An event no one wanted to remember ...
… was the story one woman had to tell.
The film Sarah’s Key is really a couple of interwoven stories that play out between 1942 and the present. Kristin Scott Thomas plays a journalist, Julia Jarmond, who on assignment begins to investigate a dark day in history that was all too real.
Adapted from the novel by Tatiana de Rosnay, and directed by Gilles Paquet-Brenner, Sarah’s Key is gripping, and moving. It begins with the Round Up of Parisian Jews in the Marais district of Paris on the evenings of July 16 and 17, 1942. This really happened.
They were collected and held in the Vel’ d’Hiv which was an indoor arena for bicycle racing. The conditions were far worse than deplorable. The people were herded in like cattle – no beds, the few working toilets soon became non-working, and very little water or food. These French Jews didn’t know that they would soon be headed for the extermination camps.
Only the Nazi’s were not the perpetrators. No doubt they were behind this, but this was handled by their minions known as the French Vichy government. Sarah is just a 8 year old girl. Before they were taken from their apartment, Sarah managed to hide her 4 year old younger brother in a secret closet so he wouldn’t be taken away with them – they all thought they be back in a few hours.
Only they never came back.
After a few days at the Vel’ d’Hiv, they were taken by bus to what were called transit camps. While there were wooden barracks, this was merely the staging area. Husband were separated from wives, children from parents. It was horrific to watch. Heart- breaking. From this transit camp, over the next few years, 77 trains departed carrying 76,000 Jews to their eventual doom in places like Auschwitz. But we are spared from those places. We don’t get any further than the transit camp.
In the present, KST’s character, the journalist Julia Jarmond, is an American ex-pat married to a Frenchman. They are living in present day Paris. Slowly the stories take us back and forth from 1942 to the present. Sarah will manage to escape. She just has to get back to Paris for her younger brother. Despite everything, she has managed to hold on to the key to the secret closet.
Julia will come to find that the deeper she digs in to this history, the closer she gets to this Sarah Starzynski who along with her brother never appeared on any of the listings of the deported. Julia is thinking she must have escaped. But she cannot just leave it at that. She can’t leave it unfinished, or unresolved.
Once you begin …
… there’s no going back.
But with the truth, the harder you have to dig to discover it, you will find that there’s always a price to pay. What Julia will discover will stay with her forever more, just as what happened to Sarah, stayed with her the rest of her life.

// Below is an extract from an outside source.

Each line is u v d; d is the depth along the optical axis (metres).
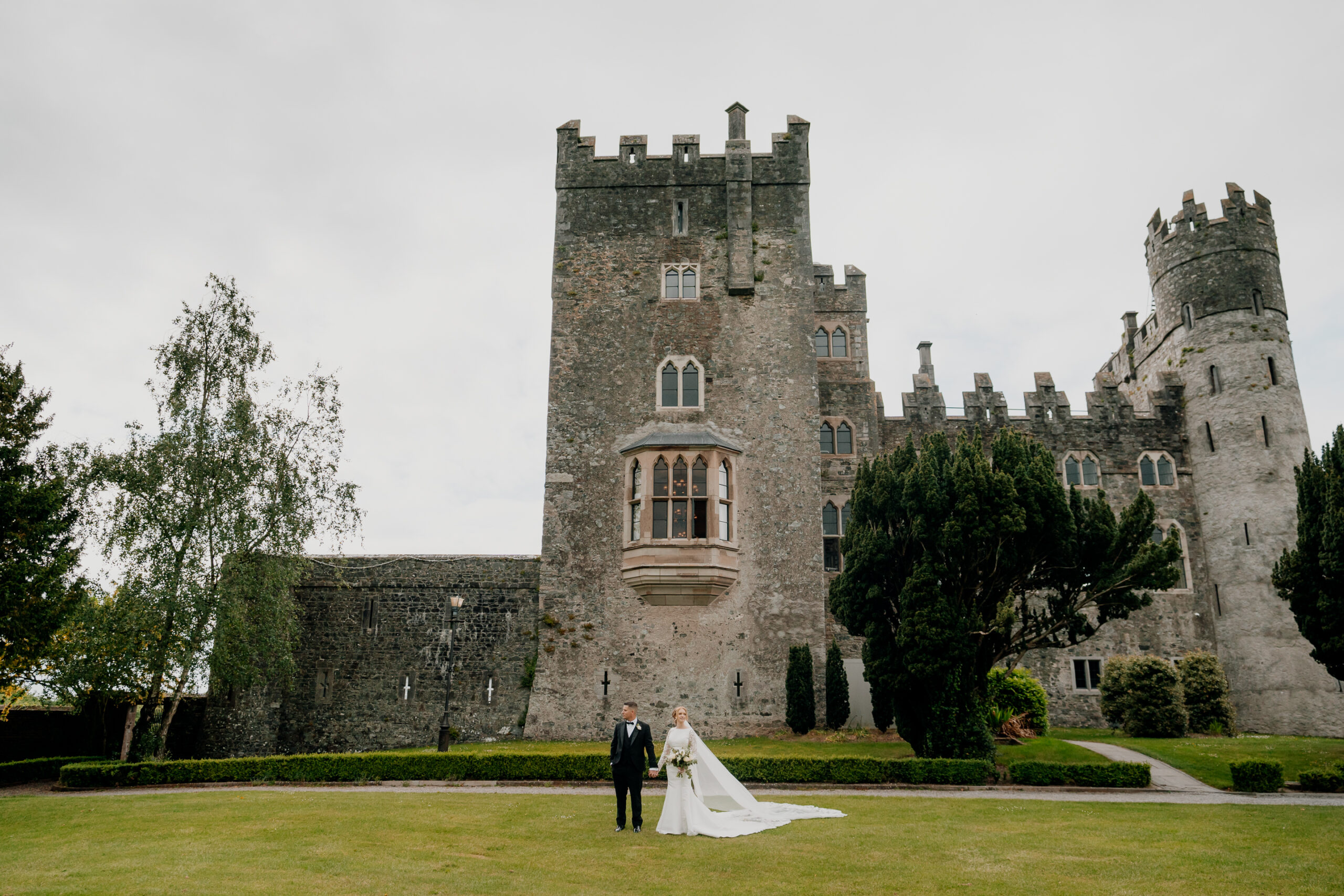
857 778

The film has impact, and draws you in. I think we all have a fascination for the horrible events of the past in the sense that what happened seems unimaginable. Which is why we cannot look away. While we do not know, going in, how Sarah’s particular story will end, we do know of the Holocaust and the thousands and thousands of lives that perished. But we know them only a mass statistic of history, as if they are an abstract. We don’t know them personally. But when you watch how Sarah’ story unfolds, the humanity as well as the lack of humanity, now becomes way more personal to you than you would have thought.
Julia’s story works like a detective story. She peels away the layers of history, and slowly and surely, the story becomes more personal and closer to her and her family than she, even in her wildest dreams, could have imagined or seen coming at the outset.
Kristin Scott Thomas was very impressive in this film. As was the young child actress, Melucine Mayance who portrayed Sarah. There were some interesting technical aspects to the film. The modern Paris, Brooklyn, and New York that we see in the film have a somewhat muted pallet of colors. But in the historical setting, the colors are purposely bolder so that as we watch the impact is greater on us.
The musical score plays a larger than usual role. You do notice the music and often the music adds plenty, but sometimes the music over-kills in the sense that we don’t always need a musical clue.
I’d like to say that this is a must-see film. The story is powerful and the emotional intensity is unforgettable. As for me, I remember in the sense that I can never forget the impact that the 1988 television series, War and Remembrance, written by Herman Wouk, had on me. After watching that, I told myself that I could not watch another Holocaust film. And I didn’t – until Schindler’s List, and now this one. I must say, seeing Sarah’s Key was ever so worthwhile of a film experience for me; and likely will be so for you as well.